*ASSIGNMENT*
What lines below hold the string "that"? Copy them all.

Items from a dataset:

§ §

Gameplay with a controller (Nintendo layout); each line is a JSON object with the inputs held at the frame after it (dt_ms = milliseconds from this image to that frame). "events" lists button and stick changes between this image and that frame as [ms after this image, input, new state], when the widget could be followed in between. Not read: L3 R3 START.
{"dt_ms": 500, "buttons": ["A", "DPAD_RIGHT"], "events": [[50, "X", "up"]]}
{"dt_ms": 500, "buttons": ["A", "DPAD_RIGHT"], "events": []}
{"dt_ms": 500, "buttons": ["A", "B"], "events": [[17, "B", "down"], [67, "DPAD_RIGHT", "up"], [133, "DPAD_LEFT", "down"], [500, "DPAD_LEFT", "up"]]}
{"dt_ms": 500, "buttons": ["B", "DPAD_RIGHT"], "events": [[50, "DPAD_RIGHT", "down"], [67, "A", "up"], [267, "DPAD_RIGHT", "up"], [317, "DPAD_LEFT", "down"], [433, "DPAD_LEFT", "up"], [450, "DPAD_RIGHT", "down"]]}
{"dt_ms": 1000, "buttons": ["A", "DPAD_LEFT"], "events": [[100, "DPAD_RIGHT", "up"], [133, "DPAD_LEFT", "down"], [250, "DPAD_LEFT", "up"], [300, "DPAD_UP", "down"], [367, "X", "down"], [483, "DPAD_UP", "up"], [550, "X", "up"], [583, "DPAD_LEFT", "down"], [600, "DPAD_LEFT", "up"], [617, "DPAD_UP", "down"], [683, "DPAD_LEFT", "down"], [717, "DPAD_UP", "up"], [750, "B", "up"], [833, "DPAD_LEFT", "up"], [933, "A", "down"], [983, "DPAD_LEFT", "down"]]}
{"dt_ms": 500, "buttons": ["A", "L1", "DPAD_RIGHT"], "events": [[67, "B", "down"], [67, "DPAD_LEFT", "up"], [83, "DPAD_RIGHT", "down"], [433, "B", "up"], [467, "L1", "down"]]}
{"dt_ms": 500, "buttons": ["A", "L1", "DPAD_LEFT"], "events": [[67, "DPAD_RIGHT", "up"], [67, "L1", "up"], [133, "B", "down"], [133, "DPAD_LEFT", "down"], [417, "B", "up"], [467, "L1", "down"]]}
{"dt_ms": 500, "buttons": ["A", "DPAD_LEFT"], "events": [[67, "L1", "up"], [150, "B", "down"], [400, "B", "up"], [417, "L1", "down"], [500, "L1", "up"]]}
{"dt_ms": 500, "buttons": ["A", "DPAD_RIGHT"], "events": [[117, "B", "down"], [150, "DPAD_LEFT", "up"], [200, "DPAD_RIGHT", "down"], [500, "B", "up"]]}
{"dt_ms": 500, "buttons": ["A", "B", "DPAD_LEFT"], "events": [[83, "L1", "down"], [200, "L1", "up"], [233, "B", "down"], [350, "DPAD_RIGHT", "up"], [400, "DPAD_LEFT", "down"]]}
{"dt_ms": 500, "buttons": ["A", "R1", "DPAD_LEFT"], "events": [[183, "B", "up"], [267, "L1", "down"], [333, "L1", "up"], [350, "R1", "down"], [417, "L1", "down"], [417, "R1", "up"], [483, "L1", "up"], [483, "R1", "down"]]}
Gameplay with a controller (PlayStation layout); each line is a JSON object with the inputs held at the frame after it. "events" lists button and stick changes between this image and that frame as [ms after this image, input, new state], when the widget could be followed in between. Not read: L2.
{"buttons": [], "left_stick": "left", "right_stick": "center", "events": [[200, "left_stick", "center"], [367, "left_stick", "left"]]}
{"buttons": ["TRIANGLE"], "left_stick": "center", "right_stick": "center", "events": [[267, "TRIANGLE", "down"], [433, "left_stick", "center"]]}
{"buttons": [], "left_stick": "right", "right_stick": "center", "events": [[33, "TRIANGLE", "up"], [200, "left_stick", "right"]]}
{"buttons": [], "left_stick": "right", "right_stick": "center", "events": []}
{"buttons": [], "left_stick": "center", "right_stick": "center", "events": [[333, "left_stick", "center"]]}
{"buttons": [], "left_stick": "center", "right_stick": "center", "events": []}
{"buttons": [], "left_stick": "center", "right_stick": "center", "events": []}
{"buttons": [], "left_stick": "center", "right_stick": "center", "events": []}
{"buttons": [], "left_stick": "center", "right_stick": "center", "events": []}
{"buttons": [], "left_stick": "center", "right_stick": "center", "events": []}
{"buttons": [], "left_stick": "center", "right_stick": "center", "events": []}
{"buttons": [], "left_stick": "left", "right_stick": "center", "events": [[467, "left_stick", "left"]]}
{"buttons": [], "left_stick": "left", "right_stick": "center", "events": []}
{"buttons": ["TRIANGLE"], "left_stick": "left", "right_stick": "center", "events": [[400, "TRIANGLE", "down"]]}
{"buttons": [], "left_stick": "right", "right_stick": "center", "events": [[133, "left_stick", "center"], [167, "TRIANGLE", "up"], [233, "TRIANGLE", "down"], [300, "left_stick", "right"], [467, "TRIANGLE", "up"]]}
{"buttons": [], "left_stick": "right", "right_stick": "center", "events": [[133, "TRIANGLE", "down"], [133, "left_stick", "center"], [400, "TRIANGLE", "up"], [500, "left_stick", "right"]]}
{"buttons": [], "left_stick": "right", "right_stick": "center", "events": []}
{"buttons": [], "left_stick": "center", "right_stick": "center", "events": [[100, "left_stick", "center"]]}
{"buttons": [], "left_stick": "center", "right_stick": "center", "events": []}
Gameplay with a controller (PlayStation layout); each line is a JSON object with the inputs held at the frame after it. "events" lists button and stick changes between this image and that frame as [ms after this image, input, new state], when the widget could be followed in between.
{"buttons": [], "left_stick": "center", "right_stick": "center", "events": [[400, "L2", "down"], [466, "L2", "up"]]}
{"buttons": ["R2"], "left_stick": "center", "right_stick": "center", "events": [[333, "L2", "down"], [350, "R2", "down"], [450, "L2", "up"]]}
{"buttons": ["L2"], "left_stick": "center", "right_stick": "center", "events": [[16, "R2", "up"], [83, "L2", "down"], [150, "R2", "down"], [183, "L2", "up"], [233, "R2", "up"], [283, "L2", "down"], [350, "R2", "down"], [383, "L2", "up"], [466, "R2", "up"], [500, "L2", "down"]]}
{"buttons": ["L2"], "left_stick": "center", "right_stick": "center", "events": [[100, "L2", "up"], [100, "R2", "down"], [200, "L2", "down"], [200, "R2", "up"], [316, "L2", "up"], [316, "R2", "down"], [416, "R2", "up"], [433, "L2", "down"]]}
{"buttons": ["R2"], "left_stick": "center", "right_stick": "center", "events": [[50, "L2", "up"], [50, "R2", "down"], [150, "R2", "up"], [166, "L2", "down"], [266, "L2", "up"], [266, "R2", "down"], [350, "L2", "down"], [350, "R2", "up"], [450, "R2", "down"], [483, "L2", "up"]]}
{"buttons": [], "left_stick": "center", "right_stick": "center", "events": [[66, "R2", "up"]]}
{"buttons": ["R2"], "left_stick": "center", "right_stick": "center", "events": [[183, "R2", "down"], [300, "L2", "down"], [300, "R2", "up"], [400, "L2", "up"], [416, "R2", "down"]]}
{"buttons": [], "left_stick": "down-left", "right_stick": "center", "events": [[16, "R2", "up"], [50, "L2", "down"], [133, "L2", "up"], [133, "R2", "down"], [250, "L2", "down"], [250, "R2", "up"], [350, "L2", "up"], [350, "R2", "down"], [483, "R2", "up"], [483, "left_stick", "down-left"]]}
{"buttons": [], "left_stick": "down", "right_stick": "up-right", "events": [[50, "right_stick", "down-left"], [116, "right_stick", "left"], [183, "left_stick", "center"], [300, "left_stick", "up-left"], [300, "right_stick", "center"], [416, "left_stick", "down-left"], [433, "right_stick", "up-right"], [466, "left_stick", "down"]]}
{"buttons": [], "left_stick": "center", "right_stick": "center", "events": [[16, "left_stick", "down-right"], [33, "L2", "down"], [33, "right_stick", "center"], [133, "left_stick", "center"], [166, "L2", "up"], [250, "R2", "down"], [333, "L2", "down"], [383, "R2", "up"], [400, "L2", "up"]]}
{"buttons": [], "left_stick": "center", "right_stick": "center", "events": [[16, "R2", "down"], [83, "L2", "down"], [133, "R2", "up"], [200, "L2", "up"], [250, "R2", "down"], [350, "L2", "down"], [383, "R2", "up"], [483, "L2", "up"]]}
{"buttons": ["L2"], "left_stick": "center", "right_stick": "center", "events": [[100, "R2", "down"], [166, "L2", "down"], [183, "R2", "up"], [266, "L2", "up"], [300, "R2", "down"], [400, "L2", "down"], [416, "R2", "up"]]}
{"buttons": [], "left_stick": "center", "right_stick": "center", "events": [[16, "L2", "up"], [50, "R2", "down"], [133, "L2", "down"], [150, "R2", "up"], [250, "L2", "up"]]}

§ §

*WORKED SOLUTION*
Gameplay with a controller (Nintendo layout); each line is a JSON object with the inputs held at the frame after it (dt_ms = milliseconds from this image to that frame). "events" lists button and stick changes between this image and that frame as [ms after this image, input, new state], when the widget could be followed in between. Not read: L3 R3 START.
Gameplay with a controller (PlayStation layout); each line is a JSON object with the inputs held at the frame after it. "events" lists button and stick changes between this image and that frame as [ms after this image, input, new state], when the widget could be followed in between. Not read: L2.
Gameplay with a controller (PlayStation layout); each line is a JSON object with the inputs held at the frame after it. "events" lists button and stick changes between this image and that frame as [ms after this image, input, new state], when the widget could be followed in between.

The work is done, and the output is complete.